2. **Stage 2 (Screening):** Packages are subjected to X-ray screening or detonation mitigation procedures (e.g., in a protective safe or remotely located blast containment unit).
3. **Stage 3 (Internal Transit):** Only cleared items are transported to internal processing areas using secure, non-public routes.
## Compliance Alignment
While the OSCE guide compiles best practices across its members, the structured approach aligns well with foundational security management standards:
- **ISO 27001/27002:** For establishing, implementing, maintaining, and continually improving the Information Security Management System (ISMS), specifically around physical and environmental security controls (A.11).
- **NIST SP 800-53 (AC/PE Controls):** The layered defense and access control recommendations map directly to various Physical and Environmental Protection (PE) controls.
- **General Risk Management Frameworks (e.g., NIST RMF):** The emphasis on a "nuanced assessment of extant threats and risks" as the central driver for response aligns with established risk management cycles.
## Common Pitfalls to Avoid
- **Incomplete Threat Modeling:** Basing security measures on outdated threat intelligence or failing to account for symbolic value, propaganda potential, or CBRN threats.
- **Ignoring Cyber-Physical Linkages:** Focusing strictly on physical barriers while neglecting the operational technology (OT) systems that physical attacks often seek to disable or exploit.
- **Procedural Drift:** Implementing strong physical measures but failing to ensure personnel are routinely trained and procedural measures are regularly tested (i.e., security theater without follow-through).
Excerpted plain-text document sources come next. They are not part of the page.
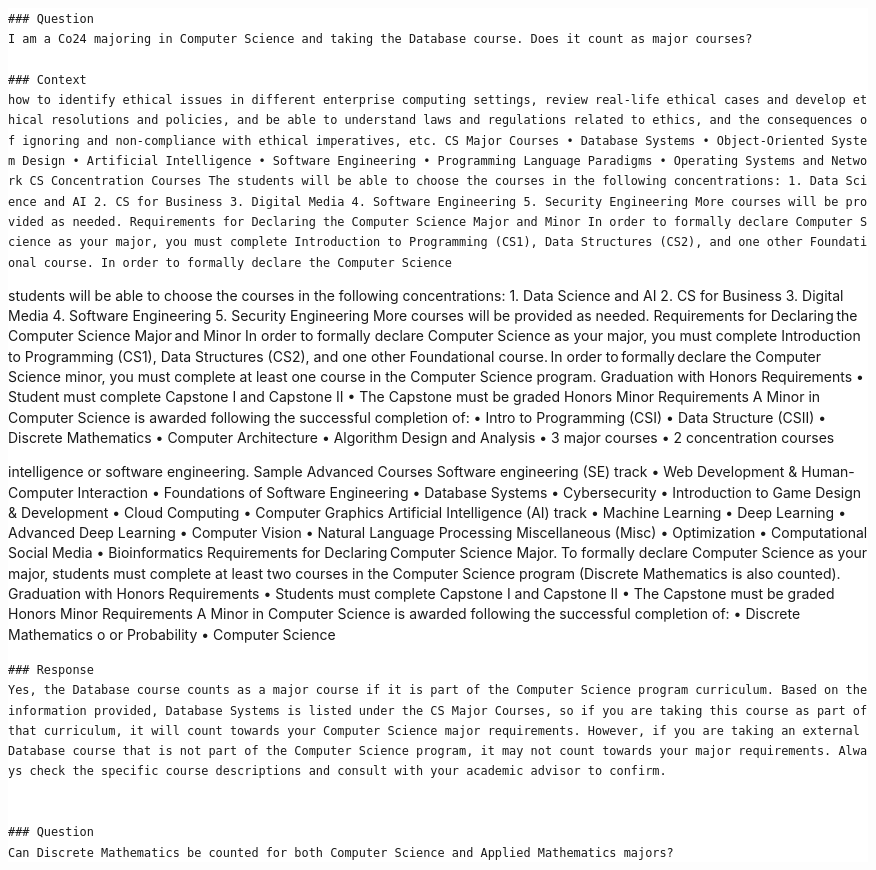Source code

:     ### Question
    I am a Co24 majoring in Computer Science and taking the Database course. Does it count as major courses?
    
    ### Context
    how to identify ethical issues in different enterprise computing settings, review real-life ethical cases and develop ethical resolutions and policies, and be able to understand laws and regulations related to ethics, and the consequences of ignoring and non-compliance with ethical imperatives, etc. CS Major Courses • Database Systems • Object-Oriented System Design • Artificial Intelligence • Software Engineering • Programming Language Paradigms • Operating Systems and Network CS Concentration Courses The students will be able to choose the courses in the following concentrations: 1. Data Science and AI 2. CS for Business 3. Digital Media 4. Software Engineering 5. Security Engineering More courses will be provided as needed. Requirements for Declaring the Computer Science Major and Minor In order to formally declare Computer Science as your major, you must complete Introduction to Programming (CS1), Data Structures (CS2), and one other Foundational course. In order to formally declare the Computer Science

students will be able to choose the courses in the following concentrations: 1. Data Science and AI 2. CS for Business 3. Digital Media 4. Software Engineering 5. Security Engineering More courses will be provided as needed. Requirements for Declaring the Computer Science Major and Minor In order to formally declare Computer Science as your major, you must complete Introduction to Programming (CS1), Data Structures (CS2), and one other Foundational course. In order to formally declare the Computer Science minor, you must complete at least one course in the Computer Science program. Graduation with Honors Requirements • Student must complete Capstone I and Capstone II • The Capstone must be graded Honors Minor Requirements A Minor in Computer Science is awarded following the successful completion of: • Intro to Programming (CSI) • Data Structure (CSII) • Discrete Mathematics • Computer Architecture • Algorithm Design and Analysis • 3 major courses • 2 concentration courses

intelligence or software engineering. Sample Advanced Courses Software engineering (SE) track • Web Development & Human-Computer Interaction • Foundations of Software Engineering • Database Systems • Cybersecurity • Introduction to Game Design & Development • Cloud Computing • Computer Graphics Artificial Intelligence (AI) track • Machine Learning • Deep Learning • Advanced Deep Learning • Computer Vision • Natural Language Processing Miscellaneous (Misc) • Optimization • Computational Social Media • Bioinformatics Requirements for Declaring Computer Science Major. To formally declare Computer Science as your major, students must complete at least two courses in the Computer Science program (Discrete Mathematics is also counted). Graduation with Honors Requirements • Students must complete Capstone I and Capstone II • The Capstone must be graded Honors Minor Requirements A Minor in Computer Science is awarded following the successful completion of: • Discrete Mathematics o or Probability • Computer Science
    
    ### Response
    Yes, the Database course counts as a major course if it is part of the Computer Science program curriculum. Based on the information provided, Database Systems is listed under the CS Major Courses, so if you are taking this course as part of that curriculum, it will count towards your Computer Science major requirements. However, if you are taking an external Database course that is not part of the Computer Science program, it may not count towards your major requirements. Always check the specific course descriptions and consult with your academic advisor to confirm.
    
                
    ### Question
    Can Discrete Mathematics be counted for both Computer Science and Applied Mathematics majors?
- **Poor Mailroom Design:** Allowing mailrooms to be located centrally or integrated deeply within the facility without proper blast mitigation or remote screening capabilities.
## Resources
- **Primary Document:** Technical Guide on Physical Security Considerations for Protecting Critical Infrastructure against Terrorist Attacks (Available via OSCE Publications).
- **Supporting Concepts:** Principles of Defense in Depth, Layered Security Architectures.
- **Framework Principles:** Information Security Management System (ISMS) structure for governance.